I’m not known for making reasonable life choices. That’s why nobody outside was at all shocked when I entered a small, weathered barn one autumn morning to manually evict a bobcat.

It all started as we sat around a pile of Fourth Meal wrappers, engaged in the sort of philosophical discussion that only occurs when a group of undergrads stays out too late. After the nth Nirvana reference and upon the realization that, for the first time since starting college, we were about to see a sunrise, we loaded up in my ’86 Chrysler Fifth Avenue—everyone entering through the passenger’s door, since it was the only one that worked—and drove out to one of the guy’s parents’ farm.

Everyone clambered out, blinking and stretching, then stood around looking at stuff since we clearly hadn’t planned this out. His parents were out of town or at work (I don’t remember which) so, after a long three minutes, we got bored and started wandering around, throwing rocks at trees and picked the conversation back up where we left it—somewhere between Pennyroyal Tea and Negative Creep.

In the distance, across a pasture, we spotted an old barn that, to quote my friend, “isn’t a barn; it’s a bobcat den.”

In retrospect, he probably meant that to dissuade us from venturing further but it had the opposite effect. We were suddenly awake and alert, excited to go peek through the cracked-wood walls in hopes of spotting the glowing eyes of such a ferocious predator.

Someone made a joke about taking it back to the dorms. Another about dropping it off in the math department offices. Then, after a few seconds of silence as we peered fruitlessly through cracks and gaps into the darkness, someone made the not-so-bright suggestion to go inside.

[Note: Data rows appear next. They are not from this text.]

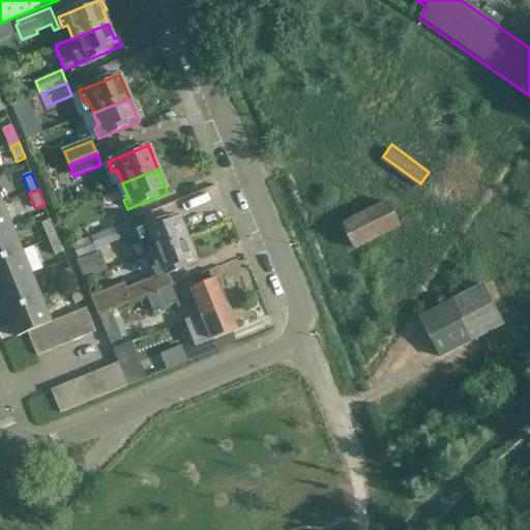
[(354,251),(400,229),(387,203),(342,226),(354,251)]
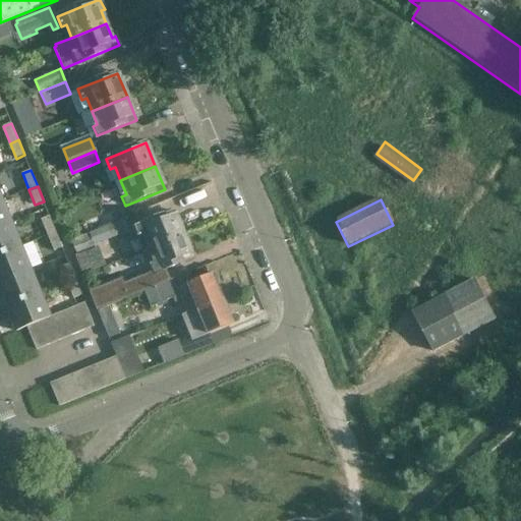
[(2,200),(0,201),(0,228),(12,224),(2,200)]
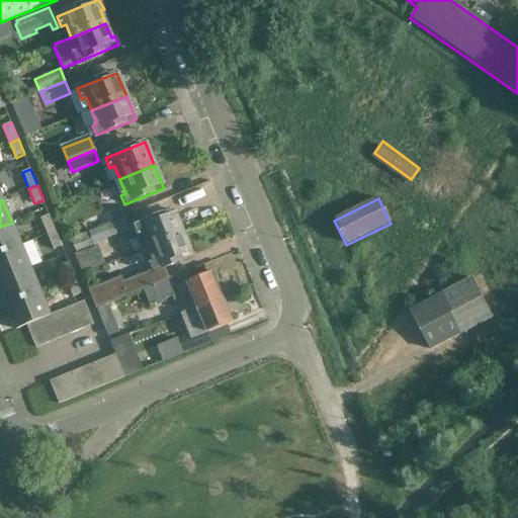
[(143,234),(148,248),(182,234),(173,210),(134,227),(138,236),(143,234)]
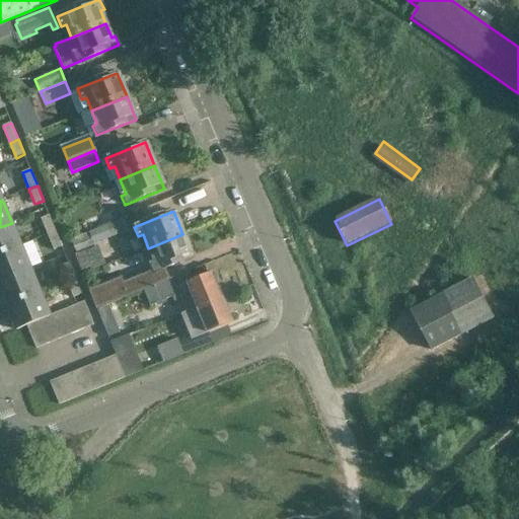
[(48,235),(56,232),(50,215),(41,219),(48,235)]
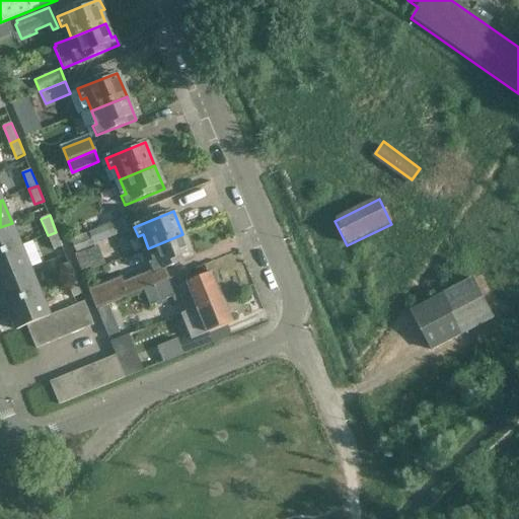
[(94,244),(133,229),(132,226),(130,216),(98,228),(85,233),(71,240),(77,255),(95,248),(94,244)]
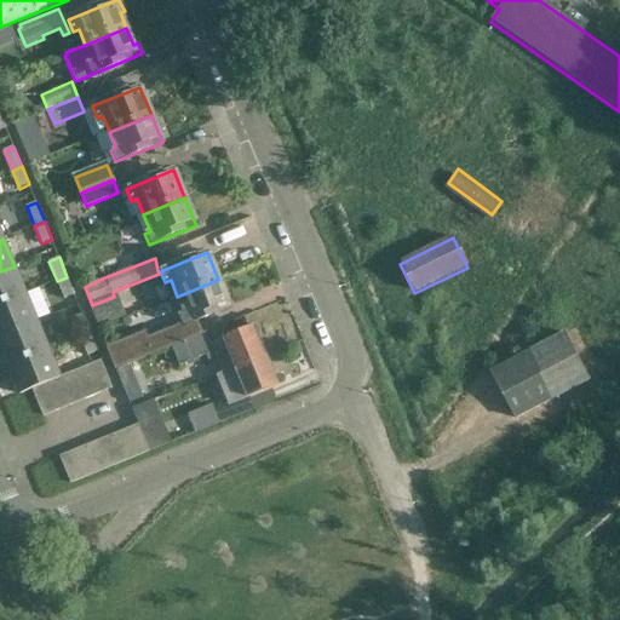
[(102,279),(118,273),(112,258),(97,264),(102,279)]
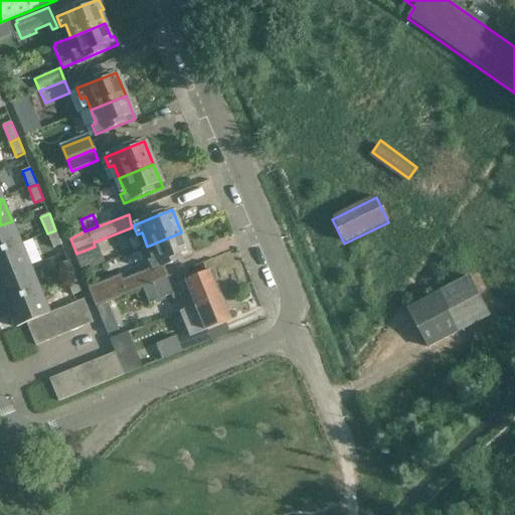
[(12,221),(0,225),(0,252),(21,244),(12,221)]
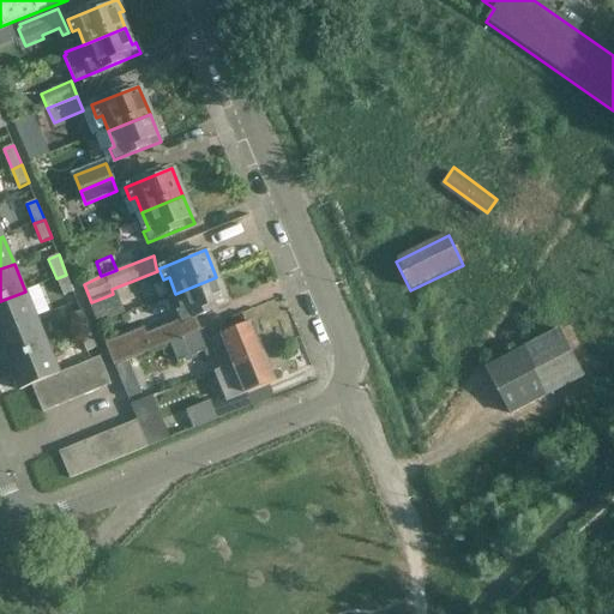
[(64,296),(73,293),(66,275),(56,278),(64,296)]
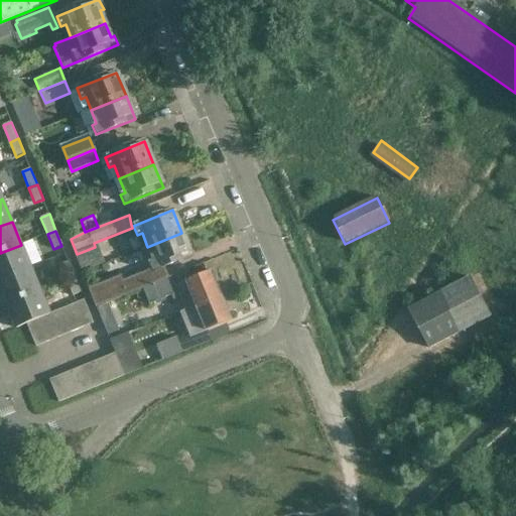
[(181,233),(147,247),(143,249),(152,272),(191,256),(181,233)]
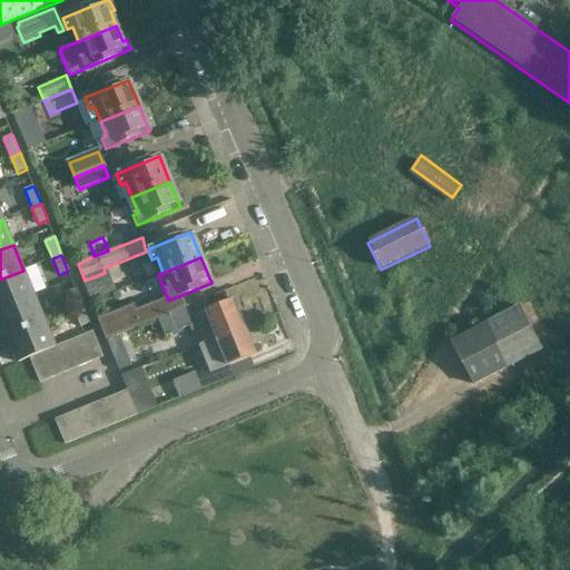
[(23,271),(0,279),(0,310),(35,296),(23,271)]
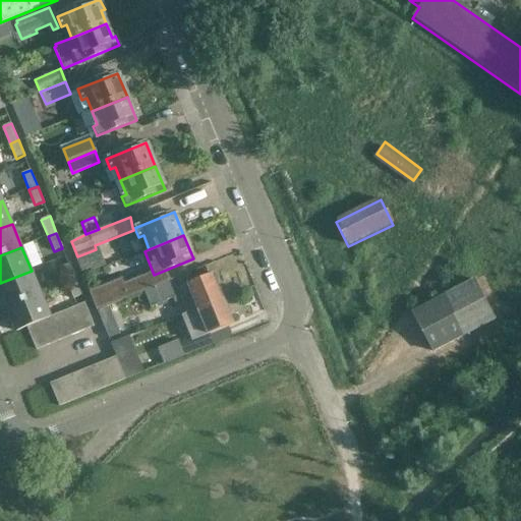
[(67,283),(75,280),(69,264),(61,268),(67,283)]
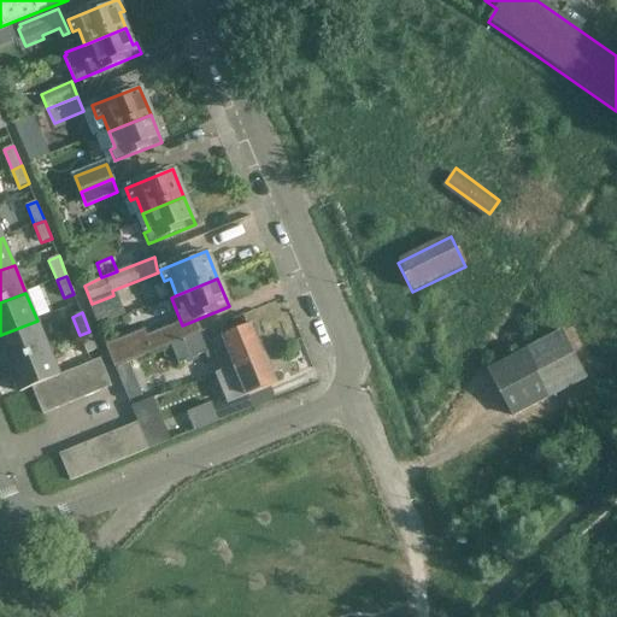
[(37,321),(0,335),(0,345),(7,364),(48,348),(37,321)]
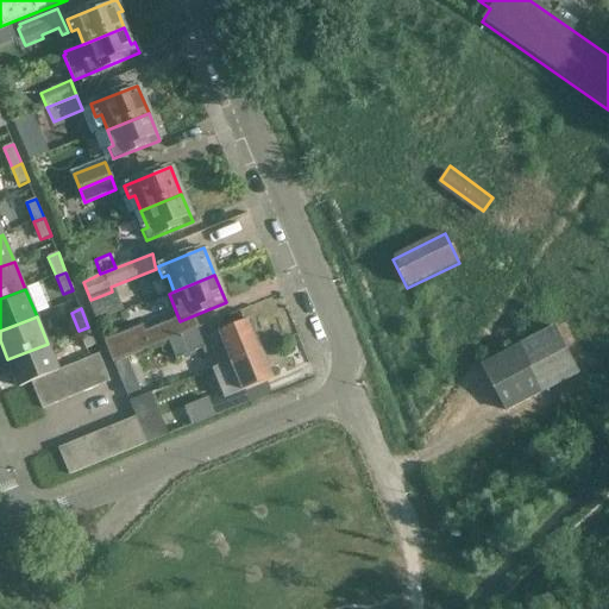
[(249,320),(221,332),(217,321),(180,337),(169,341),(176,359),(202,349),(206,356),(213,352),(219,366),(220,365),(220,366),(261,350),(249,320)]
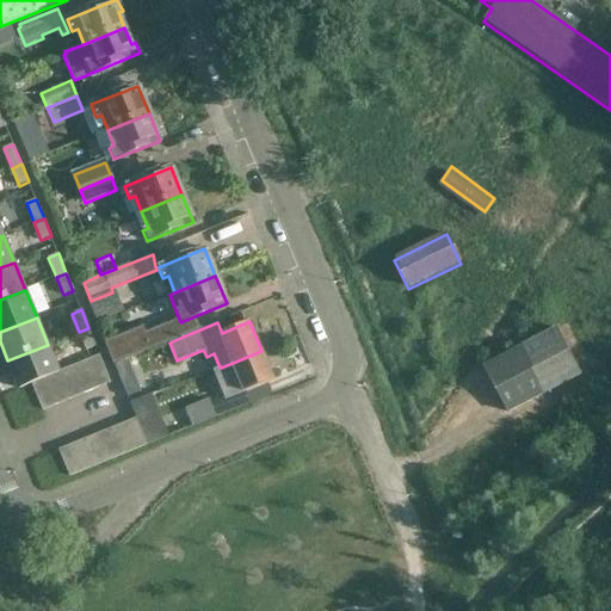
[(150,350),(170,343),(180,338),(174,325),(146,338),(150,350)]
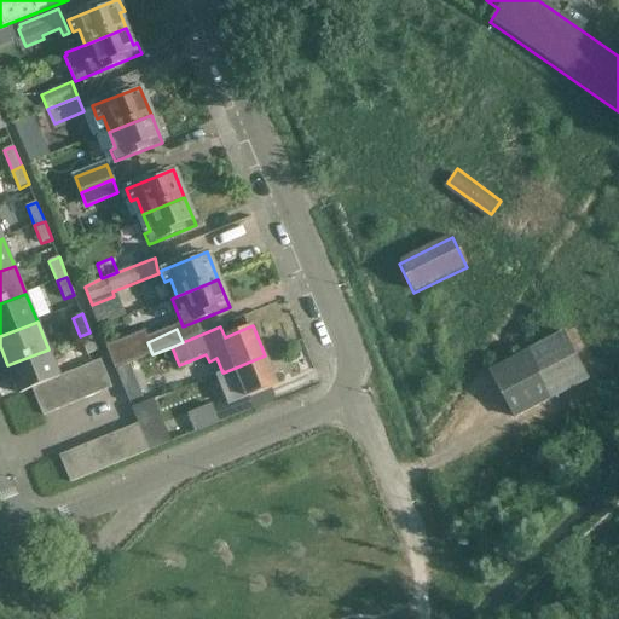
[(515,418),(589,380),(563,331),(490,371),(515,418)]
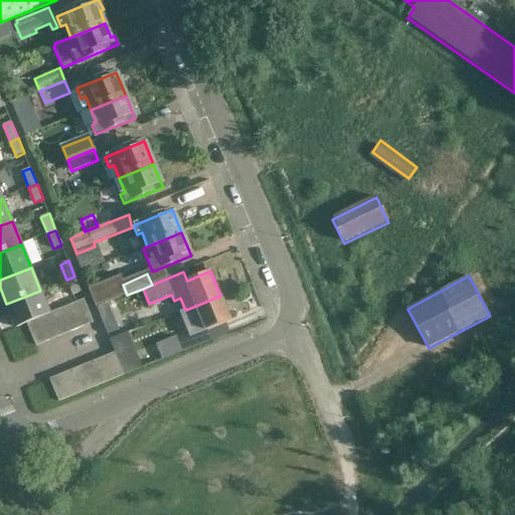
[(72,296),(80,292),(74,277),(66,280),(72,296)]
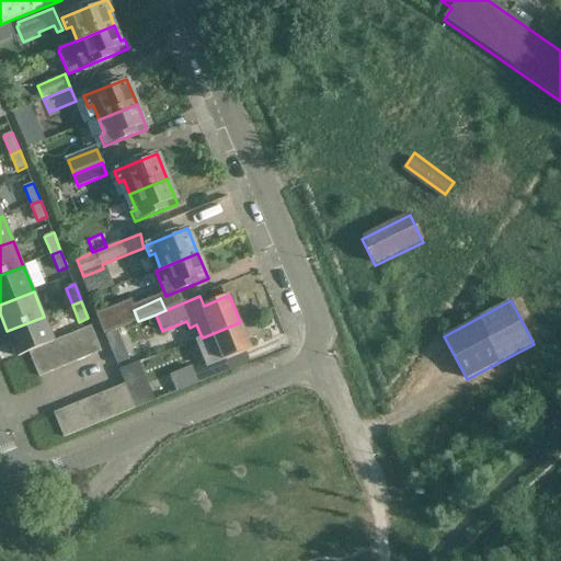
[(104,335),(123,328),(116,313),(99,320),(104,335)]
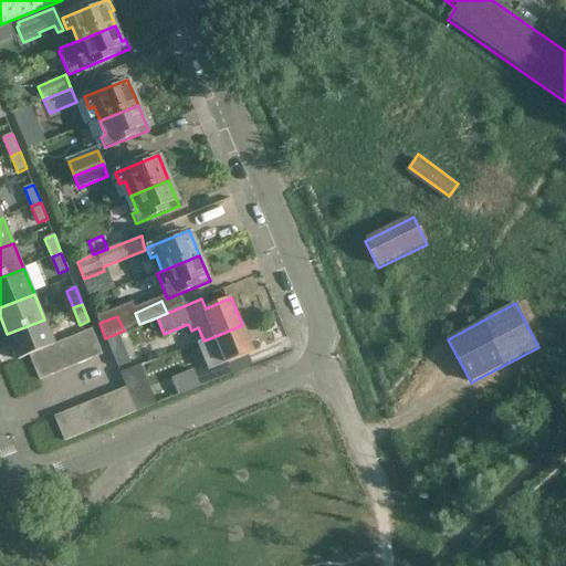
[(44,320),(7,334),(18,360),(27,357),(40,352),(53,345),(54,345),(44,320)]
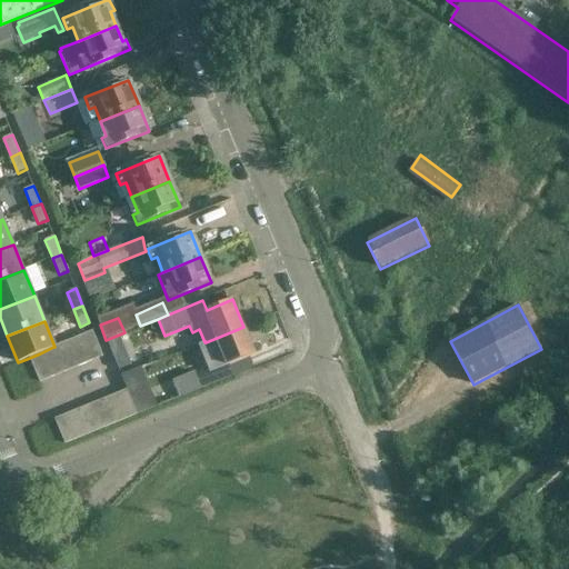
[(243,327),(206,342),(217,369),(198,376),(196,371),(172,381),(180,398),(235,379),(229,366),(256,355),(243,327)]
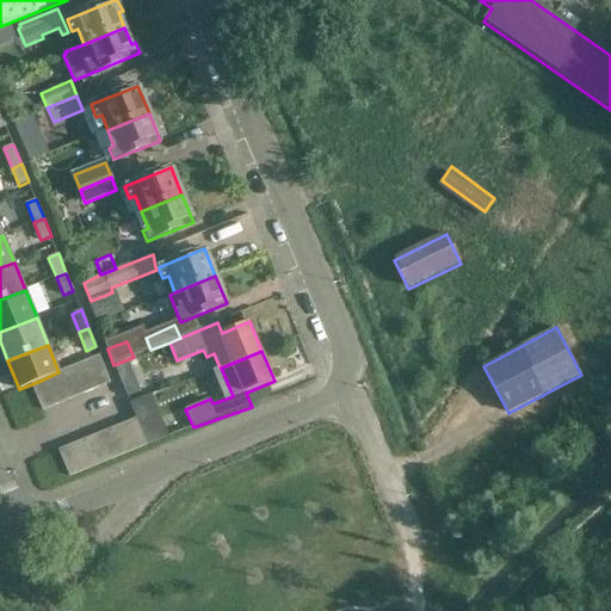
[(99,356),(85,362),(97,389),(111,383),(99,356)]
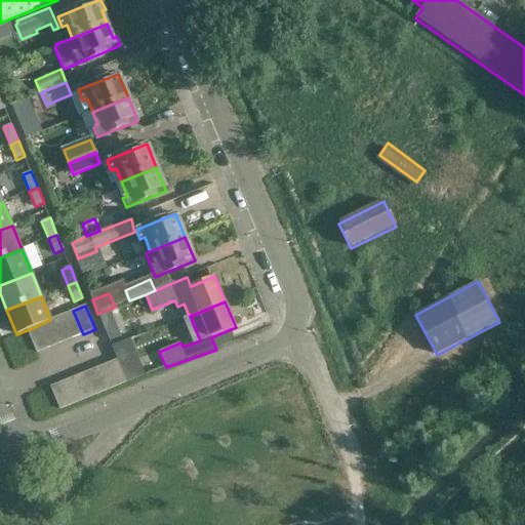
[(122,336),(111,309),(99,314),(110,340),(122,336)]
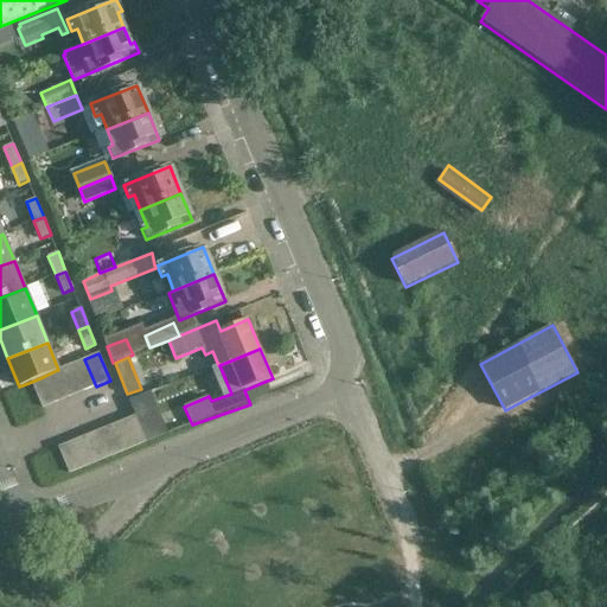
[(84,359),(70,364),(82,393),(96,387),(84,359)]
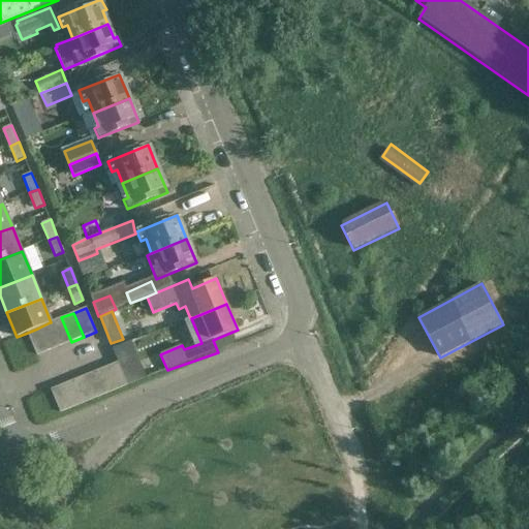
[(51,322),(50,322),(59,347),(71,342),(61,317),(51,322)]
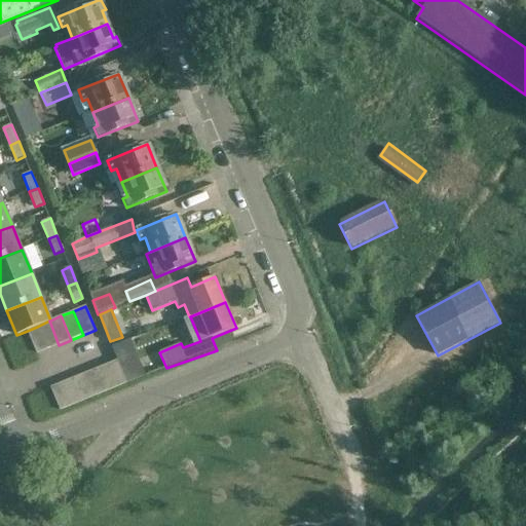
[(49,321),(37,327),(46,350),(59,345),(49,321)]
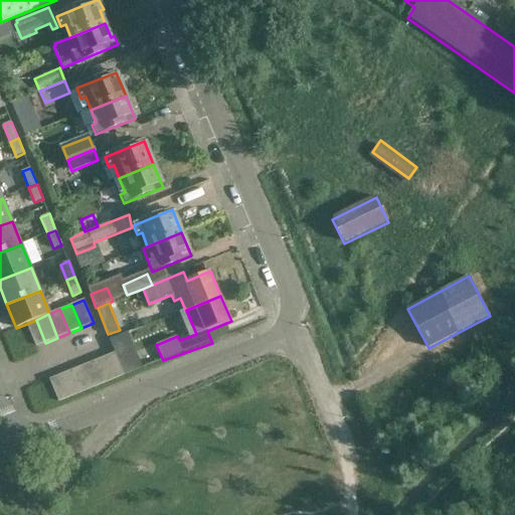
[(36,320),(24,325),(33,347),(45,343),(36,320)]
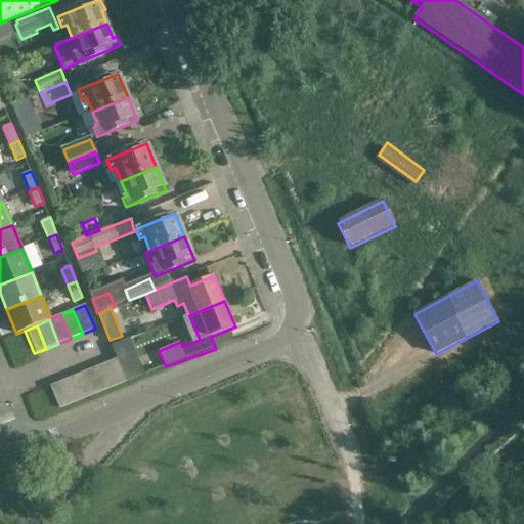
[(114,343),(129,380),(147,373),(132,336),(114,343)]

Whether it was courage, curiosity, stupidity, bravado, or some combination thereof, I spoke one of the dumbest phrases my mouth could have possibly released at that moment—“I’ll go.” With that, it was settled.

My “friends” took up posts around the barn, each straining to observe, as closely as possible from a safe distance, the carnage that we were all anticipating.

I opened the door and stepped in.

There was some sort of dust floating through shafts of light that slid through the wall-cracks, only partially blocked by the muttonheads gawking outside. I took a step, then another, then my eyes started to adjust. There was a broken-down riding mower, an old farm implement, some other debris… and a bobcat.

Just for clarification, when I said “I’ll go,” I, deep in my heart, knew there wasn’t a bobcat inside that barn. You live and learn.

Someone outside, peeking through the wall behind the bobcat, must have made a noise because, all of a sudden, that thing came straight at me. Mustering my deepest lack of intelligence, I made a fist and dropped my finest haymaker on that big cat’s ear. Then I screamed like a little girl and retreated all the way to the car.